NO CORAÇÃO DO MUNDO.  Brasil, 2019.  Direção: Gabriel Martins e Maurílio Martins.  Com Kelly Crifer, Leo Pyrata, Grace Passô, Bárbara Colen, Robert Frank.  120 min.


Contagem, Minas Gerais, pode ser vista como o coração do mundo, por algum dos personagens do filme de Gabriel e Maurílio Martins.  Na realidade, é um contexto de periferia bastante sofrido, com poucas possibilidades de sobrevivência digna e tranquila.  Há o desemprego, hoje já uma característica marcante do momento nacional atual, mas também os trabalhos intermitentes, mal remunerados, que não abrem perspectivas para que algum tipo de sonho pareça viável.   E o filme pega esse veio documental por meio de personagens colados a esse contexto social empobrecido.

Na ausência de saídas, a transgressão se oferece como caminho, para alcançar o impossível, nas circunstâncias dadas.  Mais do que transgressão, crime, mesmo.  E “No Coração do Mundo” muda o registro para entrar num mundo hollywoodiano de filme policial, de suspense e ação, fazendo assim uma combinação de realismo e espetáculo de gênero, que surpreende, mas funciona.  Não chega a ser água e óleo, não, embora corra o risco de desagradar, pelo menos em parte, tanto os que buscam a reflexão sobre a realidade social, quanto os que esperam pelo entretenimento.

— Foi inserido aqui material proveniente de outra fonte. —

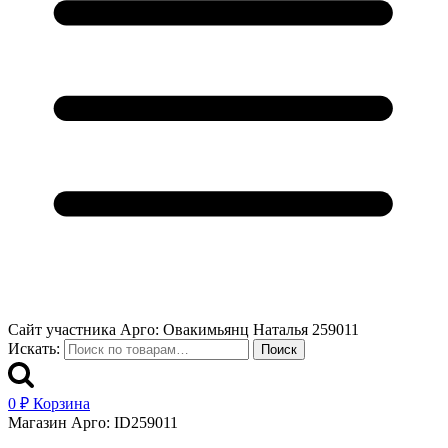
Сайт участника Арго: Овакимьянц Наталья 259011
Искать:
Поиск
0
₽
Корзина
Магазин Арго: ID259011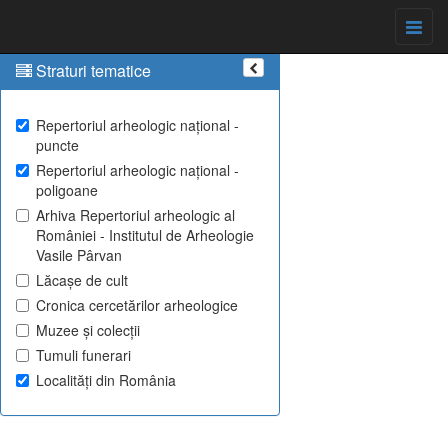
Straturi tematice
Repertoriul arheologic național -
puncte
Repertoriul arheologic național -
poligoane
Arhiva Repertoriul arheologic al
României - Institutul de Arheologie
Vasile Pârvan
Lăcașe de cult
Cronica cercetărilor arheologice
Muzee și colecții
Tumuli funerari
Localități din România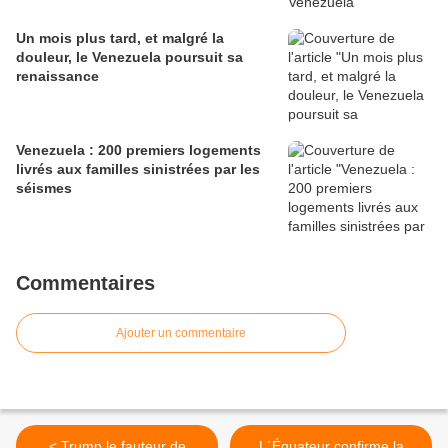
Un mois plus tard, et malgré la
douleur, le Venezuela poursuit sa
renaissance
Venezuela : 200 premiers logements
livrés aux familles sinistrées par les
séismes
Commentaires
Ajouter un commentaire
< Trump le fauteur de
L´Équateur confirme la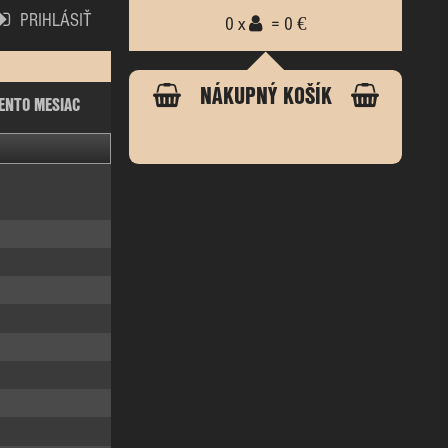
PRIHLÁSIŤ
0 x
= 0 €
NÁKUPNÝ KOŠÍK
ENTO MESIAC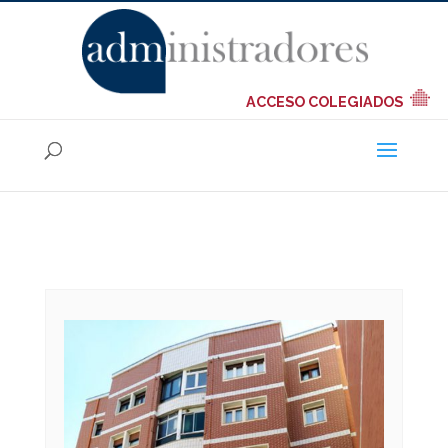
ACCESO COLEGIADOS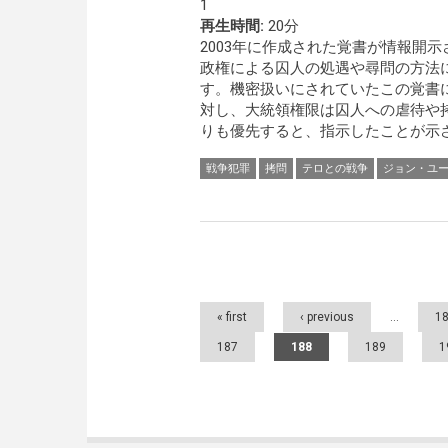
1
再生時間:
20分
2003年に作成された覚書が情報開
政権による囚人の処遇や尋問の方法
す。機密扱いにされていたこの覚書
対し、大統領権限は囚人への虐待や
りも優先すると、指示したことが示さ
戦争犯罪
拷問
テロとの戦争
ジョン・ユ
Pages
« first
‹ previous
…
1
187
188
189
1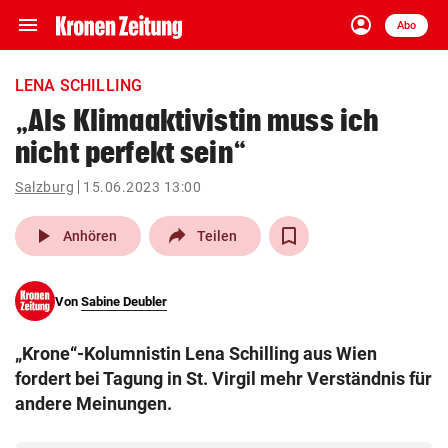
menu
account_circle
Navigation
Anmelden
Abo
close
Schließen
ein-/ausklappen
LENA SCHILLING
Abonnieren
„Als Klimaaktivistin muss ich
nicht perfekt sein“
account_circle
arrow_right
Anmelden
Salzburg
15.06.2023 13:00
pin_drop
arrow_right
Bundesland auswäh
Wien
play_arrow
Anhören
Teilen
bookmark
Merkliste
Von
Sabine Deubler
Suchbegriff
search
„Krone“-Kolumnistin Lena Schilling aus Wien
eingeben
fordert bei Tagung in St. Virgil mehr Verständnis für
andere Meinungen.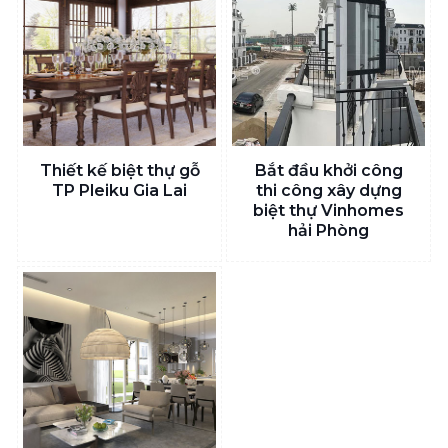
Thiết kế biệt thự gỗ
Bắt đầu khởi công
TP Pleiku Gia Lai
thi công xây dựng
biệt thự Vinhomes
hải Phòng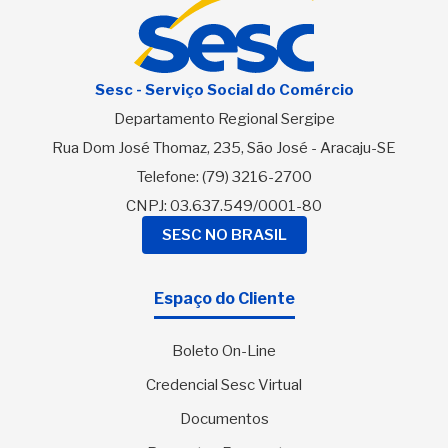
Sesc - Serviço Social do Comércio
Departamento Regional Sergipe
Rua Dom José Thomaz, 235, São José - Aracaju-SE
Telefone:
(79) 3216-2700
CNPJ: 03.637.549/0001-80
SESC NO BRASIL
Espaço do Cliente
Boleto On-Line
Credencial Sesc Virtual
Documentos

O desempenho do elenco é bastante desigual.  Traz Grace Massô, uma atriz de forte presença, inflexão e dicção perfeitas, mas traz também, em papel central, Leo Pyrata, que tem problemas de dicção que acabam comprometendo a compreensão de parte de seus diálogos.  Não é um problema só dele, quando se combinam dicção imperfeita com linguagem regional e gíria específica, fica complicado.  Várias sequências do filme exigem atenção redobrada do espectador para ouvir e entender as falas.  Talvez uma legendagem possa ser recomendada em alguns locais de exibição, também no Brasil.